In court, Jakubczak apologized.
“I do have a drug problem,” he said. “I’ll try my best to do the right thing.”
Saying he has a bad heart, Jakubczak said, “I can’t afford to do drugs anymore.”
Deputy Public Defender Shelly Miyashiro said Jakubczak, a military veteran, had received counseling for post-traumatic stress disorder for the first time in 20 years while he had been on probation.
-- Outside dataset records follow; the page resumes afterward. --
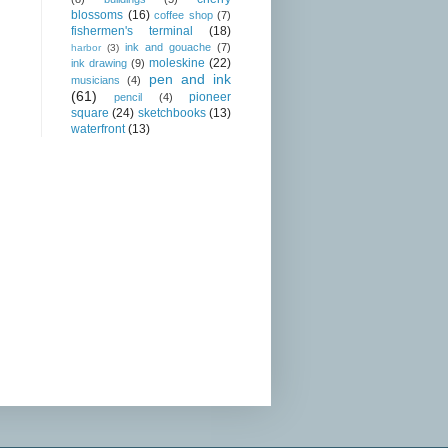
blossoms
(16)
coffee shop
(7)
fishermen's terminal
(18)
ink and gouache
(7)
harbor
(3)
moleskine
(22)
ink drawing
(9)
pen and ink
musicians
(4)
(61)
pioneer
pencil
(4)
square
(24)
sketchbooks
(13)
waterfront
(13)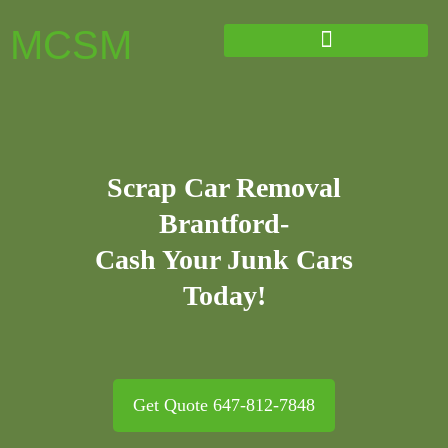
MCSM
Scrap Car Removal
Brantford-
Cash Your Junk Cars
Today!
Get Quote 647-812-7848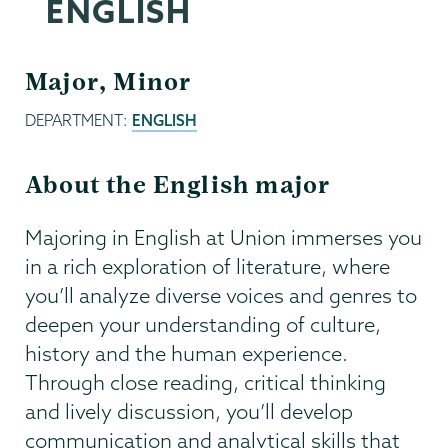
ENGLISH
Major, Minor
DEPARTMENT:
ENGLISH
About the English major
Majoring in English at Union immerses you
in a rich exploration of literature, where
you’ll analyze diverse voices and genres to
deepen your understanding of culture,
history and the human experience.
Through close reading, critical thinking
and lively discussion, you’ll develop
communication and analytical skills that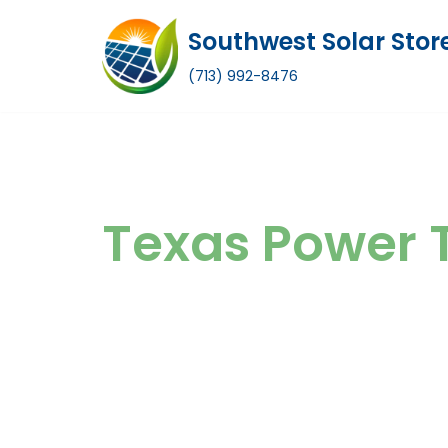
Southwest Solar Stor
Skip
(713) 992-8476
to
content
Texas Power 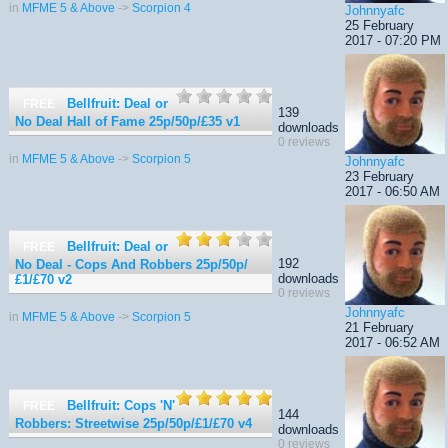
in
MFME 5 & Above
->
Scorpion 4
Johnnyafc
25 February
2017 - 07:20 PM
Bellfruit: Deal or
FREE
139
No Deal Hall of Fame 25p/50p/£35
v1
downloads
0 reviews
in
MFME 5 & Above
->
Scorpion 5
Johnnyafc
23 February
2017 - 06:50 AM
Bellfruit: Deal or
FREE
192
No Deal - Cops And Robbers 25p/50p/
downloads
£1/£70
v2
0 reviews
Johnnyafc
in
MFME 5 & Above
->
Scorpion 5
21 February
2017 - 06:52 AM
Bellfruit: Cops 'N'
FREE
144
Robbers: Streetwise 25p/50p/£1/£70
v4
downloads
0 reviews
He was going to regular court review hearings.
“He was trying to get his life together,” she said.
After being incarcerated following his latest arrest, he recently helped stop a cellmate who tried to hang himself, Miyashiro said. “That shows what kind of person he is,” she said.
Deputy Prosecutor Kim Whitworth said the prosecution agreed to a deal recommending probation and the jail term for Jakubczak because the case involved a family member and because of the possibility that Jakubczak would raise an issue of self-defense.
Both the victim and Jakubczak’s mother, who live in the home where the stabbing occurred, don’t want contact with Jakubczak and “indicated it’s been such a wonderful break not having Mr. Jakubczak living in the house,” Whitworth said.
While Jakubczak was in the home, his mother stayed mostly in her small room, even cooking food on a hot plate, Whitworth said.
“She felt like a prisoner in her home,” the deputy prosecutor said.
Whitworth said letters from Jakubczak’s doctor and church members indicated that he wasn’t honest with them about his problems.
“This isn’t just issues,” she said. “This is a person who is addicted to methamphetamine, who’s had a tremendous amount of help from the court and continues to use. He drug-tested positive every time he was tested by the Maui Intake Service Center or his probation officer.”
Cardoza followed the plea agreement in sentencing Jakubczak.
Whitworth said Jakubczak still owes $50,000 in restitution after being placed on probation in April 2012 for the theft two years earlier of jewelry from a Haiku residence where he had been working. He had pleaded no contest to second-degree burglary and second-degree theft in that case.